§ **EXERCISE INSTRUCTIONS**: Write out every line of text in the material below word for word, but leave the pictures out.

_ _ _ _ _ _ _

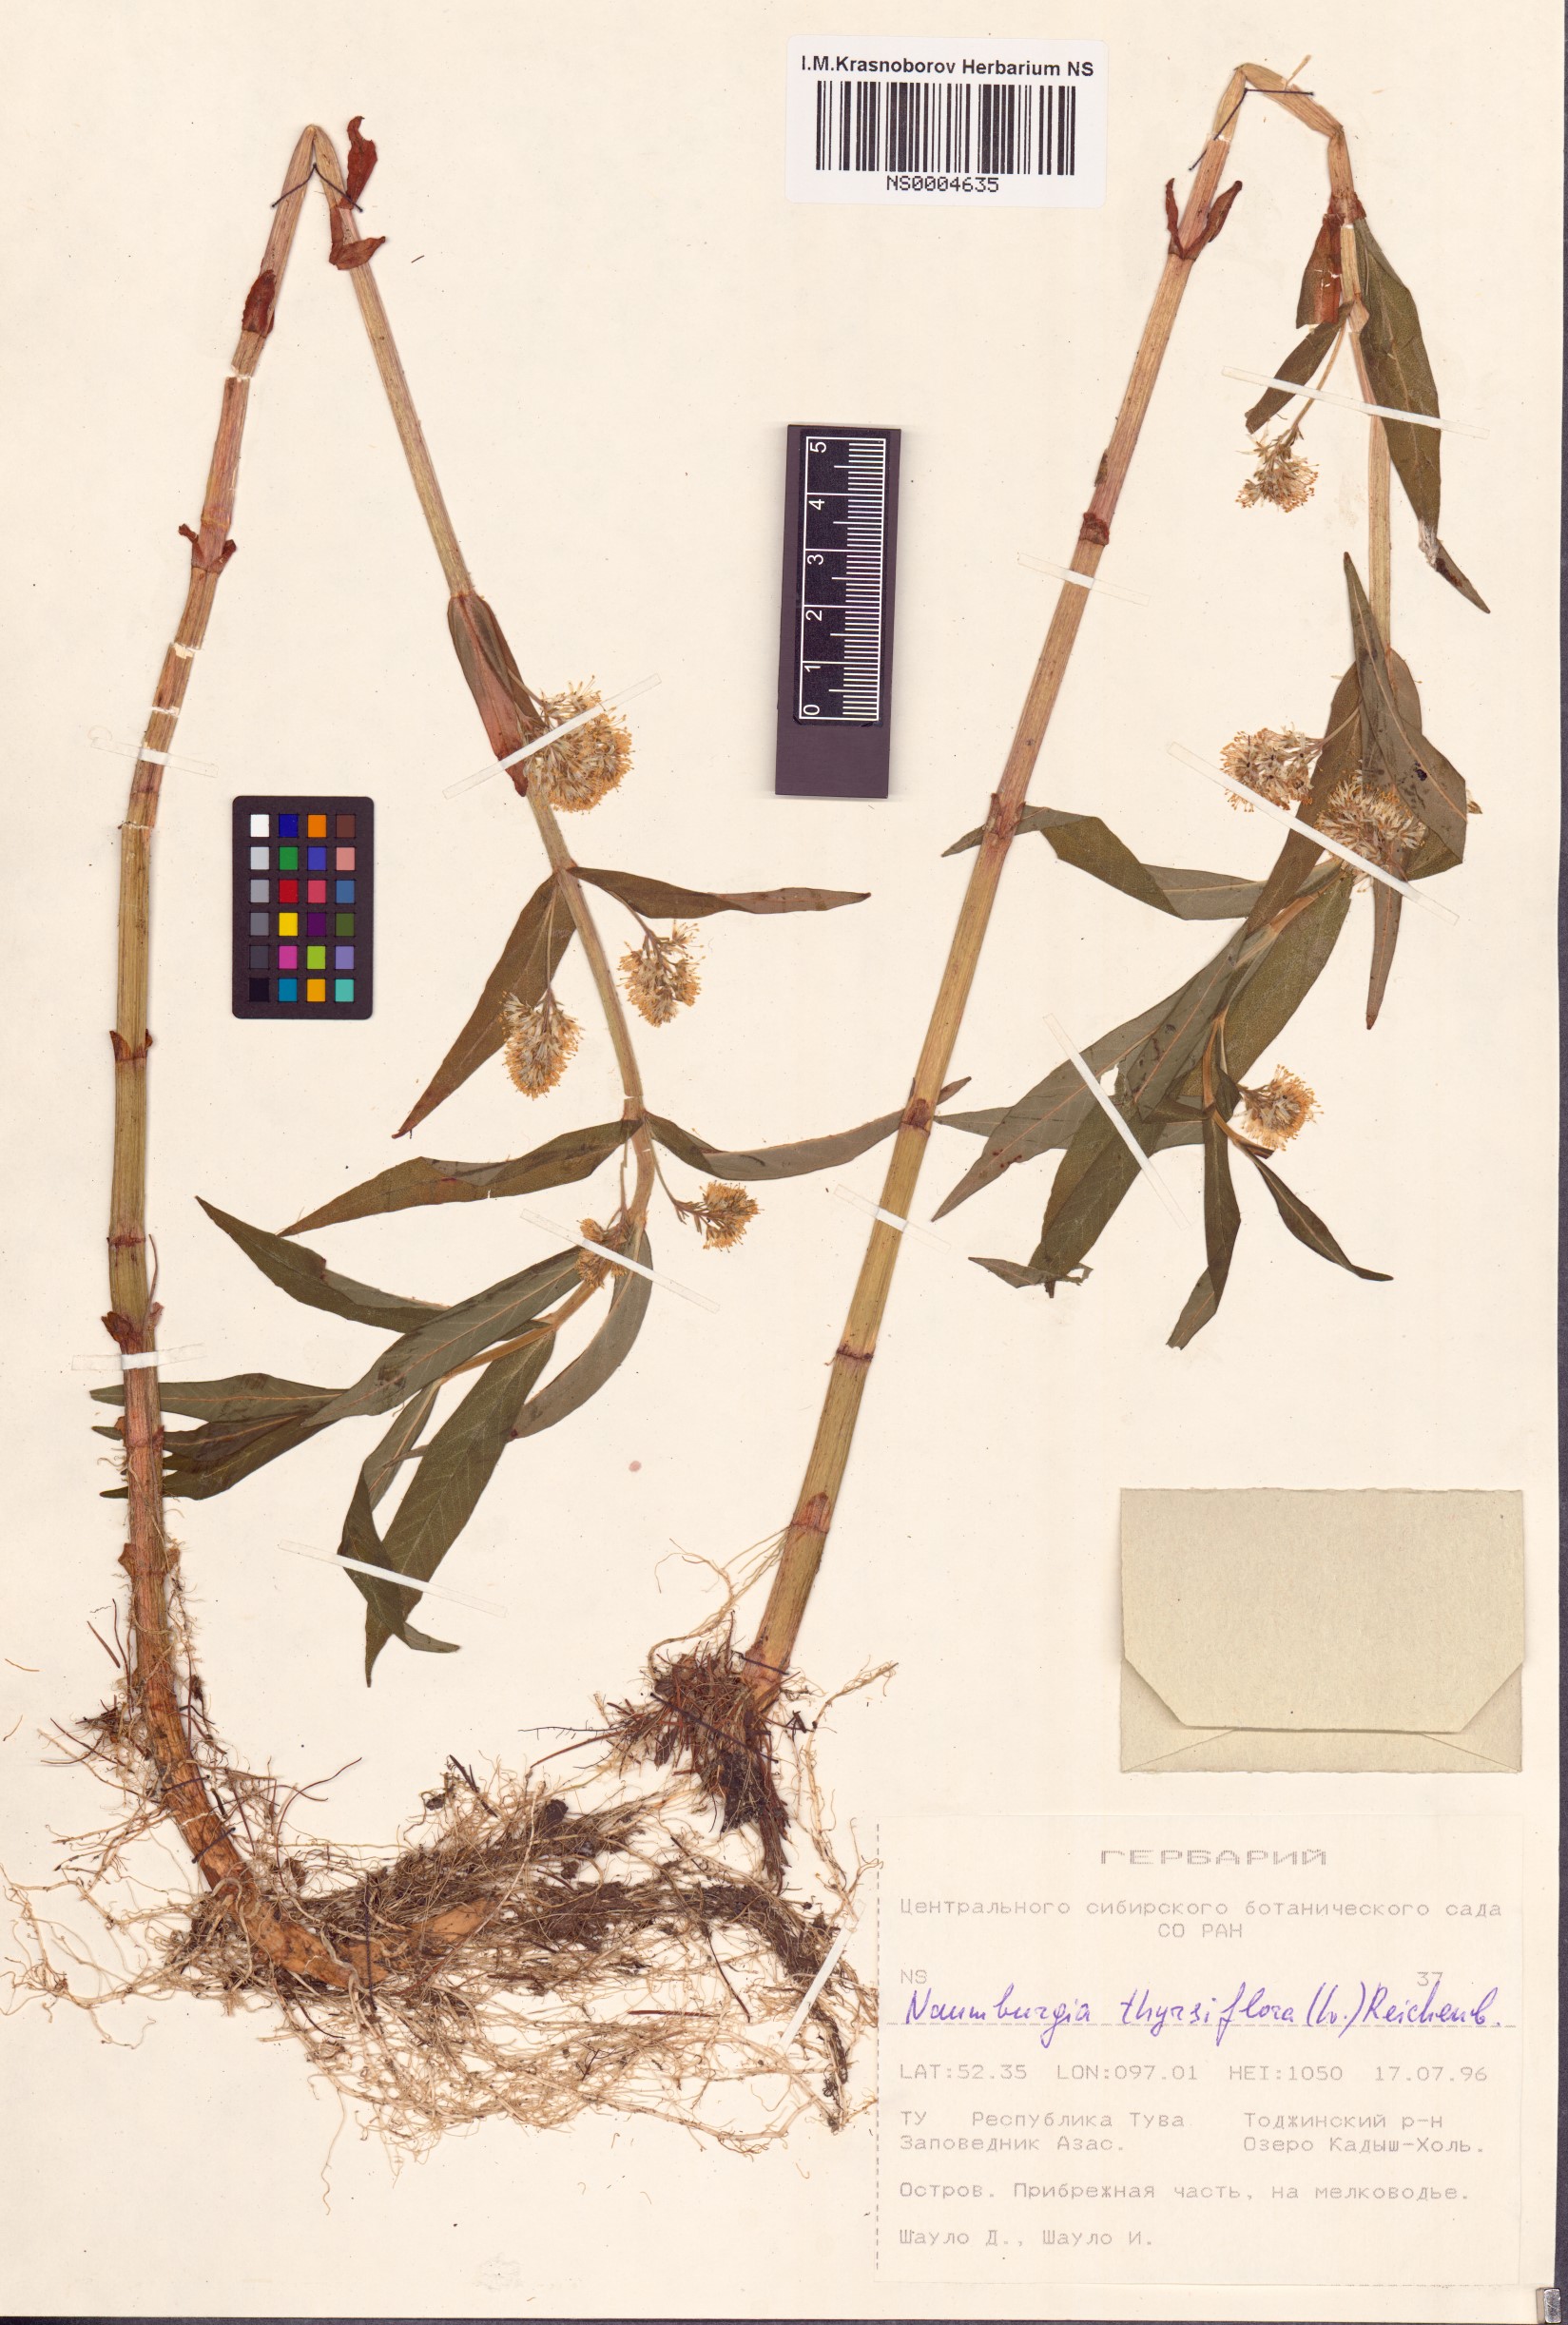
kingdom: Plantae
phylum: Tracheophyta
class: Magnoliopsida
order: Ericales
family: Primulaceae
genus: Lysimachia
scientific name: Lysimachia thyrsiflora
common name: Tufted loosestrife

_ _ _ _ _ _ _

§ **ANSWER BELOW**:
kingdom: Plantae
phylum: Tracheophyta
class: Magnoliopsida
order: Ericales
family: Primulaceae
genus: Lysimachia
scientific name: Lysimachia thyrsiflora
common name: Tufted loosestrife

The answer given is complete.